名前空間というのは、英語でズバリ「Namespace」と表します。これだけだとなんのこっちゃ?ですね。プログラム内で意図しない衝突を避けるときに使う住所みたいなものです。参照に用いられます。
???とさらになった方も多いはずなので、とりあえず例を見てみましょう。次の例は、clickイベントに「playstation5」という名前空間を付けたものです。
$(function(){
$('.sample-class').on('click.playstation5', function(){
// sample-classをクリックしたときの処理
});
});
on('click'...
ではなく、on('click.playstation5'...
となっているのがミソですね。名前空間は「イベント名.(ドット)名前空間名称」という形で記述することが出来るのです。簡単ですね。
で、名前空間って結局何?という説明になりますが、上の例でいうclickというイベントに名前をつけちゃおうってことです。
先ほど「参照に使います」と書きましたが、実際これは他のclickイベントと区別するために付けます。個人的にはその昔、参照アドレスは住所みたいなもの、と教わった経験があるので、僕はどちらかというと住所かなって感覚がいまだに抜けません……まぁ名前でも住所でも他との識別を明確に出来るという点では一緒なので、あまり大きな問題ではないでしょう。
この名前空間を付けるメリットはもう少し先にお伝えするとして、click.playstation5
というのはplaystation5という名前のclickイベントということになりますね。playstation5に住んでいるclickイベントと考えてもOKです(僕だけか……)
ドットを使って名前空間を付けるメリットは??
ここからが重要です。そもそもイベントに名前を付ける必要性が見当たらないのではないでしょうか。

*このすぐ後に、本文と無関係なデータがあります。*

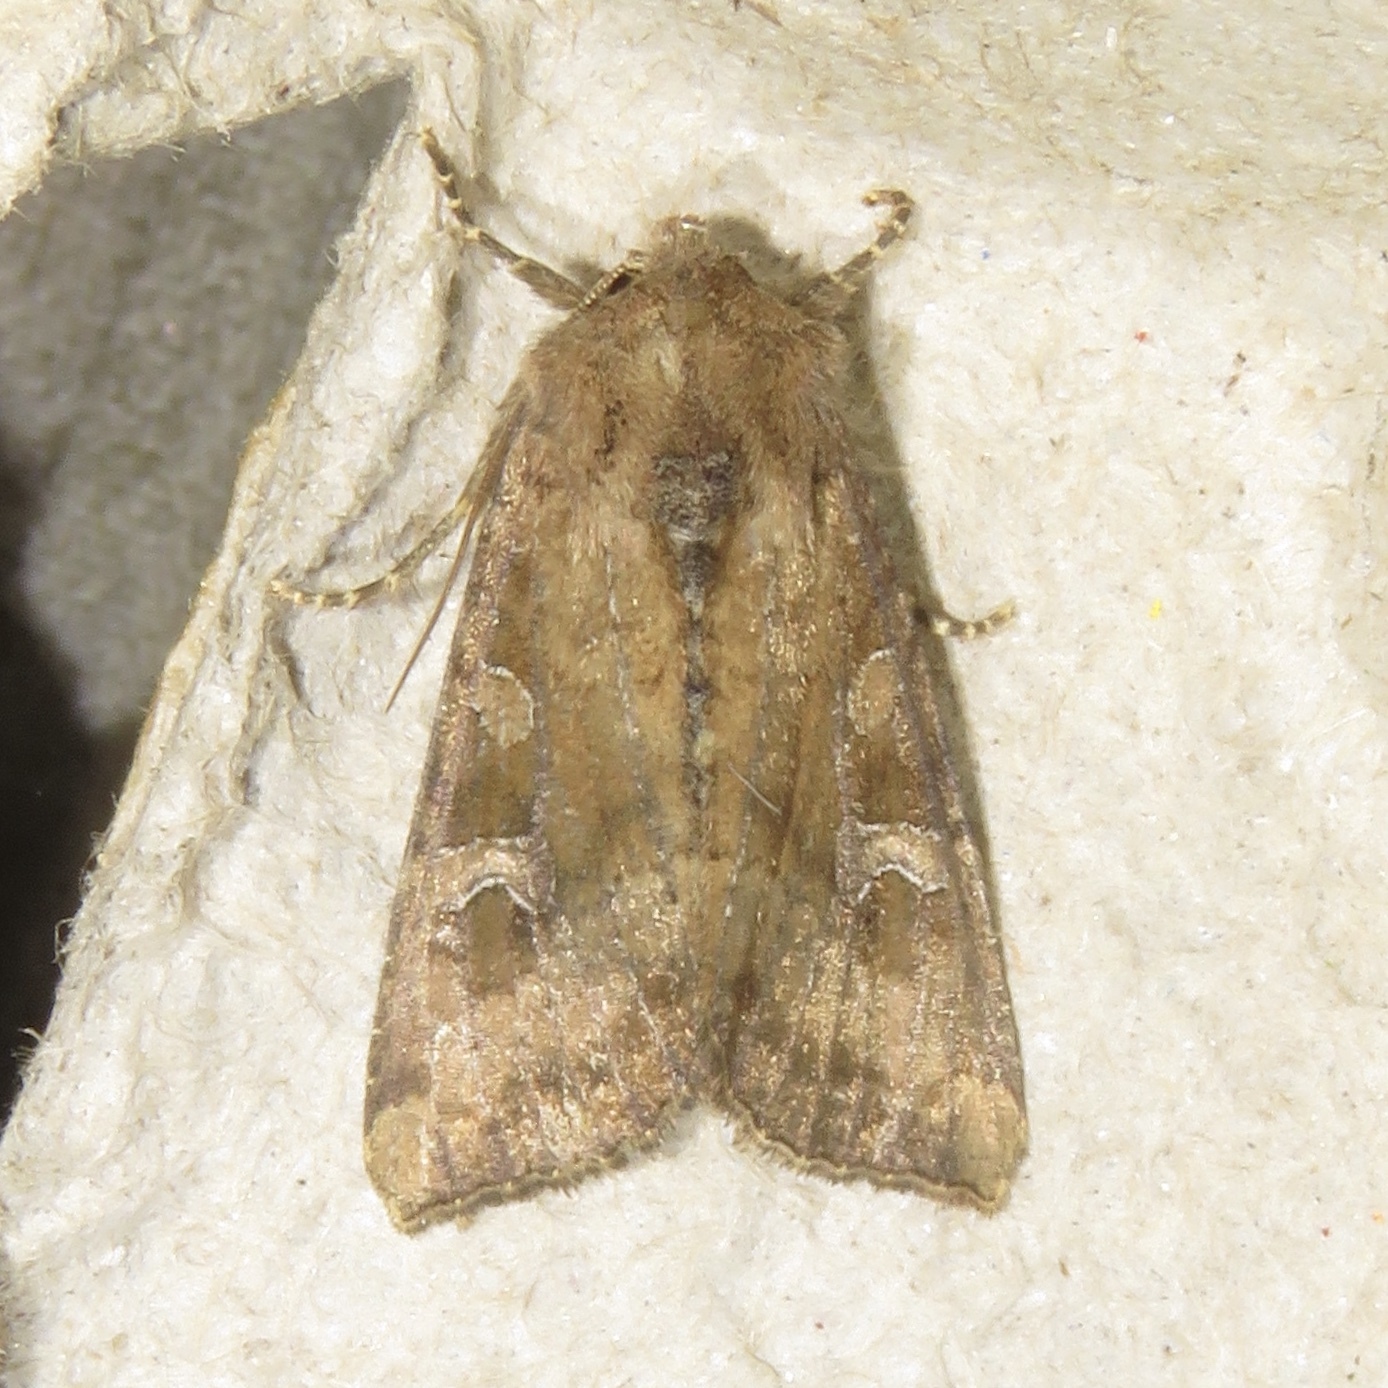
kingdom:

ただ、規模の大きなプロジェクトではon()を多用し、管理が煩雑になってしまい、意図しないイベントの衝突が起きることが稀にあります。
そこで、イベントにも名前を付与してあげて、その名前のイベントでのみ処理するコードを記述してやれば、意図しない場所でイベントがキャンセルされたり、発火してしまったりする可能性をほぼゼロにすることが出来るのです。
有名な例では、off()
との併用でしょう。次の例を見てください。クリックイベントを別の形で2回記述してしまっています。プログラマーが違う場合、こういった二重記述も考えられます。
$('button').click(function() { // クリックの処理(1)
alert('click()イベントだよ');
})
$('button').on('click', function() { // クリックの処理(2)

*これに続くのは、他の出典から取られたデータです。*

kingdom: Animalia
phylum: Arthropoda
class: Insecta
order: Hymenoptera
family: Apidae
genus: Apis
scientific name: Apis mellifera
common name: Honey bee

alert('on("click")イベントだよ');
})
<中略>
// クリックイベントの解除
$('button').off('click');
このサンプルプログラムの最後ではclickイベントを消去する必要がある、と仮定しています。しかしこれだと(1)も(2)もclickイベントが解除されてしまって、思わぬ不具合が発生する確率MAXです。
そこで登場するのが名前空間です。名前空間を使えば上記サンプルコードを大幅に作り直す必要がなくなり、工数の削減が見込まれます。
2番目のon('click')
イベントだけ解除するには次のように書き換えます。
$('button').click(function() { // クリックの処理(1)
alert('click()イベントだよ');
})
$('button').on('click.playstation5', function() { // クリックの処理(2)

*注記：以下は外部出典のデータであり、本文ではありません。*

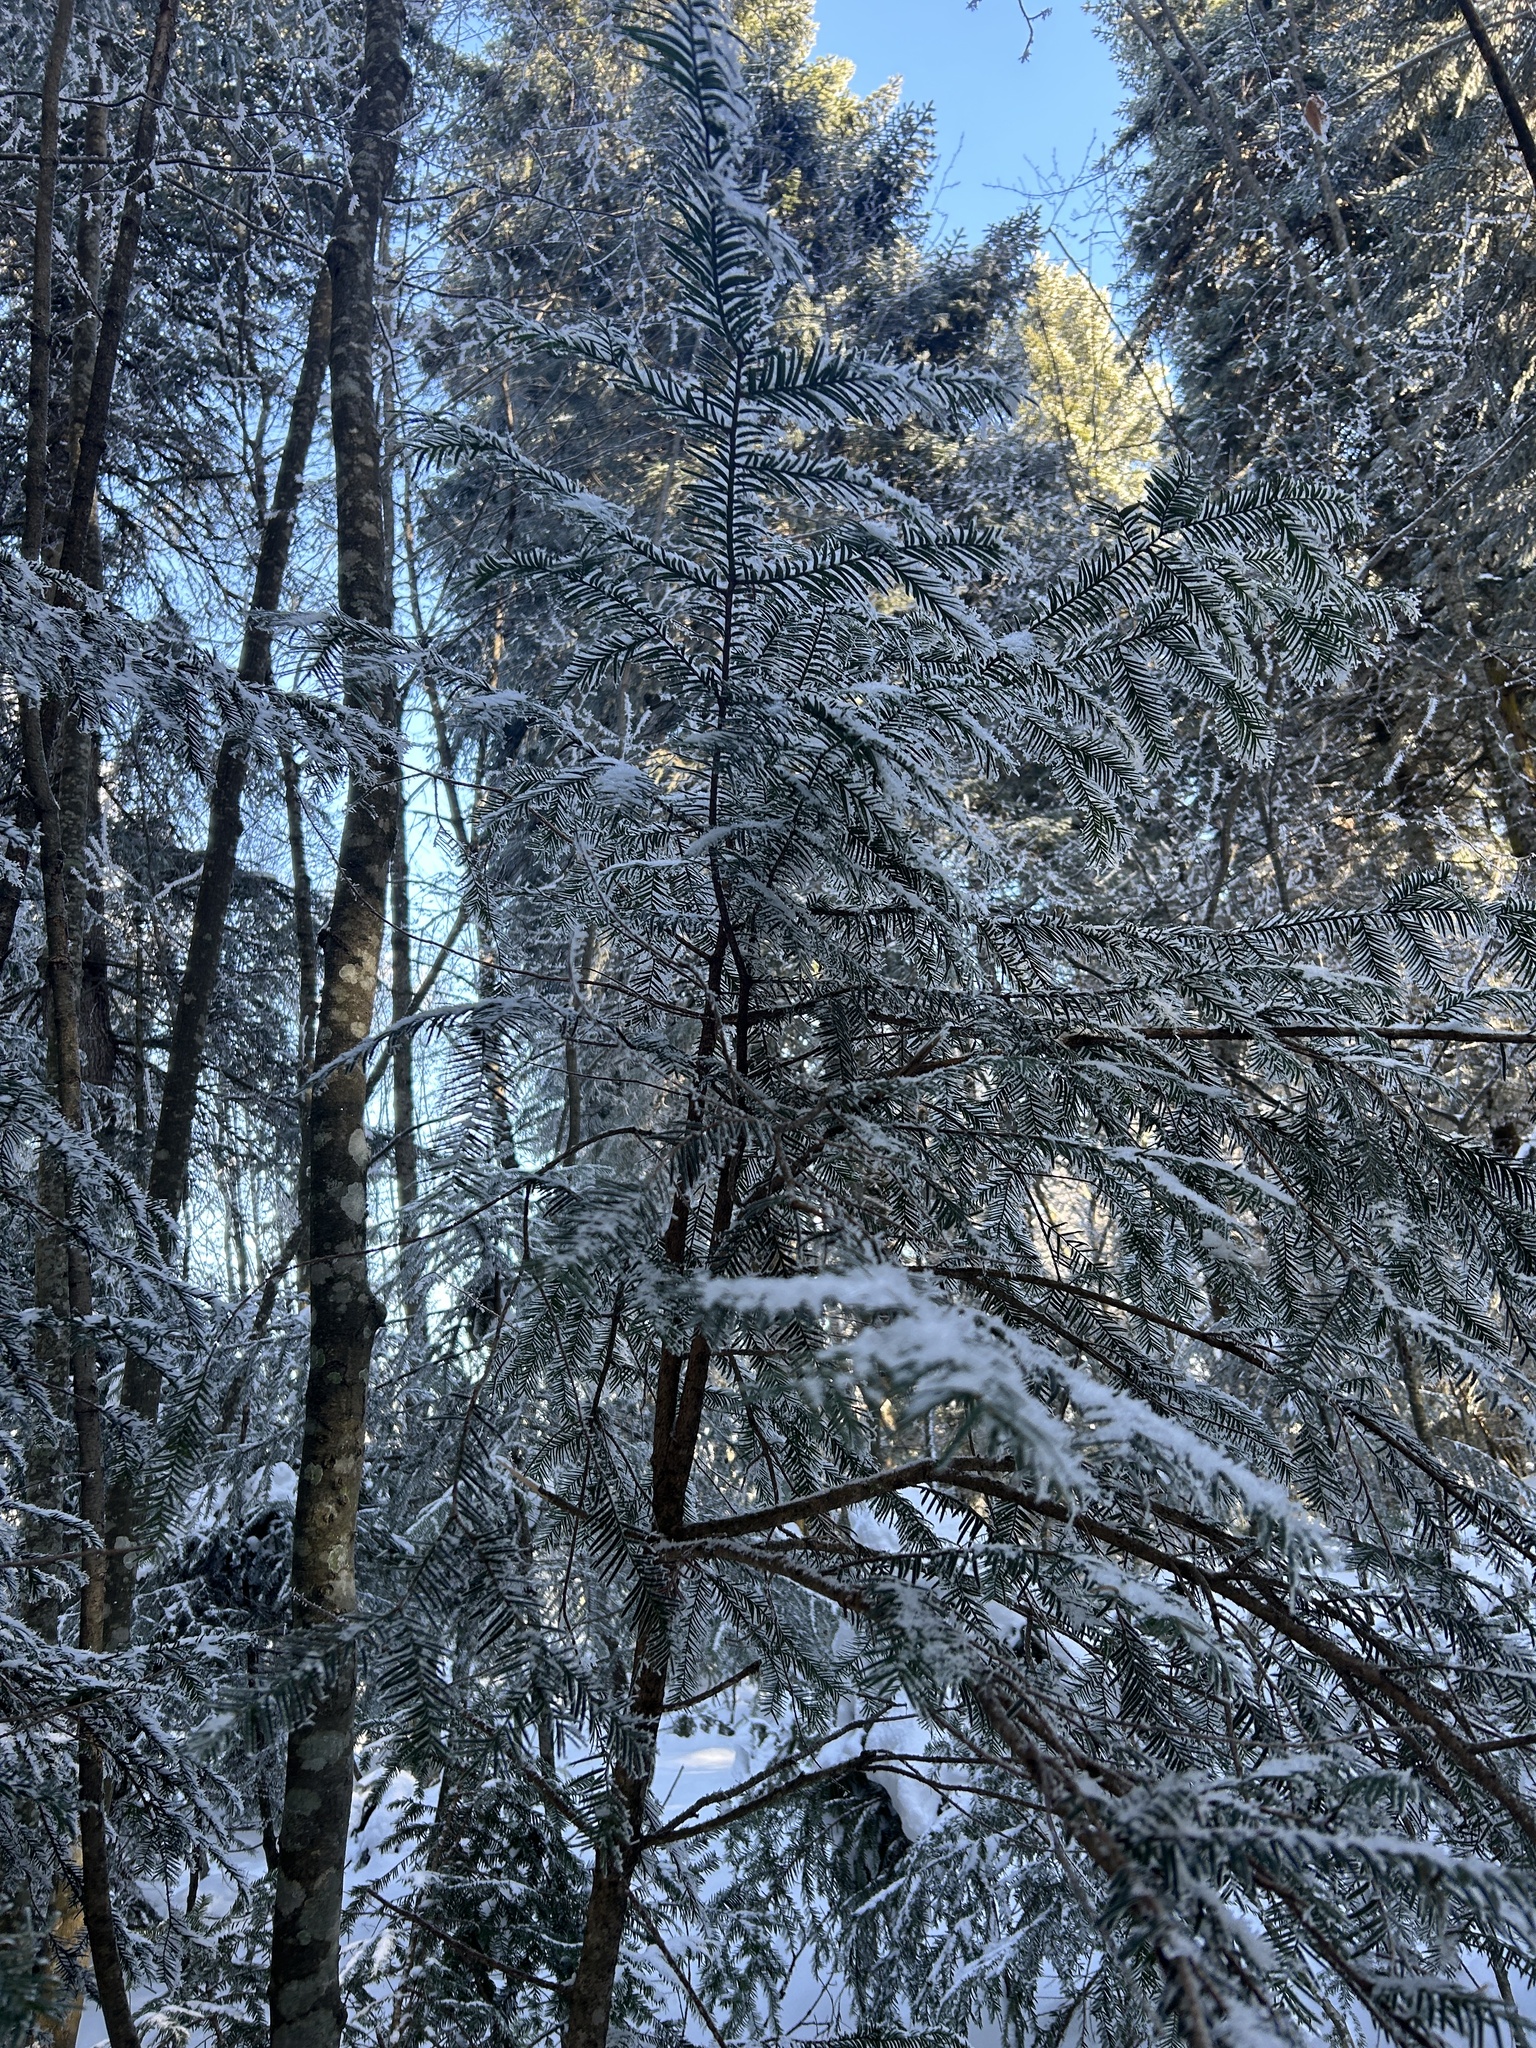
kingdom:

alert('on("click")イベントだよ');
})
<中略>
// クリックイベントの解除
$('button').off('click.playstation5');
たったこれだけです。名前空間をちょちょっと付け足してあげるだけで片方だけのclickイベントを解除することが出来ました。
ただ、.click()
の方を解除したい場合は、(1)をon('click'...
に書き直してあげる必要があるのでそこだけ注意してください。
ではでは、名前空間を知っておけば、全面改修を免れる可能性もありますので、是非覚えておいて効率的なプログラムを書いて楽をしちゃいましょう。